Task –
After locating the line with "cytoplasmic/membranous positivity for" in the data that follows, return it and every later line exactly, up to and including the line with "staining shows moderate".

*** Dataset ***

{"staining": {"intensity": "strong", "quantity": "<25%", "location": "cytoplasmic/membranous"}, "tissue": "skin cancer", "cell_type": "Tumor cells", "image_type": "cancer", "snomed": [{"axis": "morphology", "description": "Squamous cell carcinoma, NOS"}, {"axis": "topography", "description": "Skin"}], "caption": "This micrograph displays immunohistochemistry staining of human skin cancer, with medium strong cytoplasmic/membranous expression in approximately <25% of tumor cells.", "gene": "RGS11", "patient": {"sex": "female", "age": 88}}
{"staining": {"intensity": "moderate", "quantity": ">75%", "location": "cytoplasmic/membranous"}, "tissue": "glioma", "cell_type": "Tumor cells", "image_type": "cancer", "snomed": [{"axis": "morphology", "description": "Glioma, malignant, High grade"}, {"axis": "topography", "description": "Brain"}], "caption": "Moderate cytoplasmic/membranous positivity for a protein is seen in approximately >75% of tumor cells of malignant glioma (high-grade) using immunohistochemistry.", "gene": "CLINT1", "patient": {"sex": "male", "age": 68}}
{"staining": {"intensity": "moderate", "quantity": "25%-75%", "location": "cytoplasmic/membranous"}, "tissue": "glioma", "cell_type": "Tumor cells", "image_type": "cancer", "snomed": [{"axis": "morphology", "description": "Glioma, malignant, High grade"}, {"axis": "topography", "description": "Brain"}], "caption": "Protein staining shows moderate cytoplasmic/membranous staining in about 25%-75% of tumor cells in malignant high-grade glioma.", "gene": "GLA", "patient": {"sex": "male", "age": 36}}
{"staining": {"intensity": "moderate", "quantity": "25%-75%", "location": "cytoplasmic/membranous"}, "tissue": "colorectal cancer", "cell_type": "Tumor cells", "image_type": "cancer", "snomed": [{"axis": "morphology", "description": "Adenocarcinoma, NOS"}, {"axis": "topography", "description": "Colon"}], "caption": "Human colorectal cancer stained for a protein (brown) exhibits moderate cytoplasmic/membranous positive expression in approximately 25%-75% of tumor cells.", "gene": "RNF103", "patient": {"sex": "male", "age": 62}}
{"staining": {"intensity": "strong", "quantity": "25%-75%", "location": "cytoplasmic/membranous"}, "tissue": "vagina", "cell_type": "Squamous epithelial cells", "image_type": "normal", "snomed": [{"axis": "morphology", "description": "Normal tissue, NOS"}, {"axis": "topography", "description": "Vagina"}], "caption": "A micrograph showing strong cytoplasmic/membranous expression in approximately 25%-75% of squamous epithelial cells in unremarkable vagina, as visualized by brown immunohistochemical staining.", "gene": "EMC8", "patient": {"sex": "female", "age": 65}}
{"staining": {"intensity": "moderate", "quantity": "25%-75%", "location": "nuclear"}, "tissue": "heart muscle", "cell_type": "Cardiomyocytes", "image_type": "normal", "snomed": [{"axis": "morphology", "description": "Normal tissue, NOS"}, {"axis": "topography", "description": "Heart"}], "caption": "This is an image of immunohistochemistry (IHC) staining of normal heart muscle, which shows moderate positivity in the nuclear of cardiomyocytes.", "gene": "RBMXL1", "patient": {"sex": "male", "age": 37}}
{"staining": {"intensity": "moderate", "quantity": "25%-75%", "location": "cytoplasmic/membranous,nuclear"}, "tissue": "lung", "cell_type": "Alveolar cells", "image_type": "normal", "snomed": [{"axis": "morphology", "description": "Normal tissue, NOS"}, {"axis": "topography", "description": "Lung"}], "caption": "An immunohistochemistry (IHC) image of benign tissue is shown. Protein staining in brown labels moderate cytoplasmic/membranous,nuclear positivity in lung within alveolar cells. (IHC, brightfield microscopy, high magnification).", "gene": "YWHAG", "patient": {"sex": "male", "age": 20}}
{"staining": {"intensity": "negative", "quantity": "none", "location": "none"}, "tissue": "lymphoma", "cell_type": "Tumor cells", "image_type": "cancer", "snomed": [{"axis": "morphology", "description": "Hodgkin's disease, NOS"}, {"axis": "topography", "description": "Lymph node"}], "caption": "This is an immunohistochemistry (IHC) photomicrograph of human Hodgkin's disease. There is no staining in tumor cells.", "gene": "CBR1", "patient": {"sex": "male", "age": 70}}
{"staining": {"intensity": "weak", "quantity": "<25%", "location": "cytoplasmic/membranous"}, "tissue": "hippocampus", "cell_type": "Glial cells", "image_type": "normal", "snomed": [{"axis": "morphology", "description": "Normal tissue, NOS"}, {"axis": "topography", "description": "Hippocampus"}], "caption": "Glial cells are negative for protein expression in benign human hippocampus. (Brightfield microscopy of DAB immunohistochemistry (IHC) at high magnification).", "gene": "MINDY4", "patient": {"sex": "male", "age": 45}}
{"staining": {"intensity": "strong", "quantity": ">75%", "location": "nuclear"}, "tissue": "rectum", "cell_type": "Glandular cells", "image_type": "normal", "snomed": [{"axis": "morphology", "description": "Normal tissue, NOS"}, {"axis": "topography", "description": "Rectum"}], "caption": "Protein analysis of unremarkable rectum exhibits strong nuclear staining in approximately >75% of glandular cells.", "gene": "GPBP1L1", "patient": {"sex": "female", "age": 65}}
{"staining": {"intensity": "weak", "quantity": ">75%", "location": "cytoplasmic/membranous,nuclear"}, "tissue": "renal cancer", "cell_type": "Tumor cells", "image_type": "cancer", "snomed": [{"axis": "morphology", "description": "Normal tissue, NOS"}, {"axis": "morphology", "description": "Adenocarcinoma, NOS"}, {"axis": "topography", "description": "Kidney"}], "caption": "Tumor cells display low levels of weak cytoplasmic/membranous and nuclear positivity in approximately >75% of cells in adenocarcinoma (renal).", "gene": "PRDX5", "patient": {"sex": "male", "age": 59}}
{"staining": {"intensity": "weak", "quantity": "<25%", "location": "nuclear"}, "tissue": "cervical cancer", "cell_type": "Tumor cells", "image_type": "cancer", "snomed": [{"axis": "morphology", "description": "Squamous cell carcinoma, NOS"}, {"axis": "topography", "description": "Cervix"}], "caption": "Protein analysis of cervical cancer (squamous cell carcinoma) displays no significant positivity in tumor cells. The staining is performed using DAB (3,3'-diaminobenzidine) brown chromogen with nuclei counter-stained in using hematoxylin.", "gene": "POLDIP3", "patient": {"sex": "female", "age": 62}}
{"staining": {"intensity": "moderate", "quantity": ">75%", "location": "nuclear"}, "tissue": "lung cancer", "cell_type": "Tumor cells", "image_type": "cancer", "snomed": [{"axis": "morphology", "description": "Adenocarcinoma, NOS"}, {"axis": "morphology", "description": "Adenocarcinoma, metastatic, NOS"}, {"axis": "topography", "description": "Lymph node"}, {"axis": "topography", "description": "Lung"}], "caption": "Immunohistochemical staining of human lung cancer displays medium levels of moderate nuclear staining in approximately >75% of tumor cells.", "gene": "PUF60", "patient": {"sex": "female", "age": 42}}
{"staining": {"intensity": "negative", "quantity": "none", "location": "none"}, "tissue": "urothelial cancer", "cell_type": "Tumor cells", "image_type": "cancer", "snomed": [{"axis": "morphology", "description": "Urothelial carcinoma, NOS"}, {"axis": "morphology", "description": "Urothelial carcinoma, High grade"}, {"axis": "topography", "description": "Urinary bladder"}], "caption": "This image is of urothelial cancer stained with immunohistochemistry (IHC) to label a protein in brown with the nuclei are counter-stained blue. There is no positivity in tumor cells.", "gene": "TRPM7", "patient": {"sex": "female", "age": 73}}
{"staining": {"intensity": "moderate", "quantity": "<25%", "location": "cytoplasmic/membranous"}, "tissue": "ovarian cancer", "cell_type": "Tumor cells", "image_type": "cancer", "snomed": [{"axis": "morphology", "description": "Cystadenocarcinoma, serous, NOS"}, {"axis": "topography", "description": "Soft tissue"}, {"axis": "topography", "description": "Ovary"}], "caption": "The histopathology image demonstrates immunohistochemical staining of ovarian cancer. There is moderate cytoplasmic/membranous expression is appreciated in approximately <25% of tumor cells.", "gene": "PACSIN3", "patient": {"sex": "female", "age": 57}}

*** End of Dataset ***

Response area –
{"staining": {"intensity": "moderate", "quantity": ">75%", "location": "cytoplasmic/membranous"}, "tissue": "glioma", "cell_type": "Tumor cells", "image_type": "cancer", "snomed": [{"axis": "morphology", "description": "Glioma, malignant, High grade"}, {"axis": "topography", "description": "Brain"}], "caption": "Moderate cytoplasmic/membranous positivity for a protein is seen in approximately >75% of tumor cells of malignant glioma (high-grade) using immunohistochemistry.", "gene": "CLINT1", "patient": {"sex": "male", "age": 68}}
{"staining": {"intensity": "moderate", "quantity": "25%-75%", "location": "cytoplasmic/membranous"}, "tissue": "glioma", "cell_type": "Tumor cells", "image_type": "cancer", "snomed": [{"axis": "morphology", "description": "Glioma, malignant, High grade"}, {"axis": "topography", "description": "Brain"}], "caption": "Protein staining shows moderate cytoplasmic/membranous staining in about 25%-75% of tumor cells in malignant high-grade glioma.", "gene": "GLA", "patient": {"sex": "male", "age": 36}}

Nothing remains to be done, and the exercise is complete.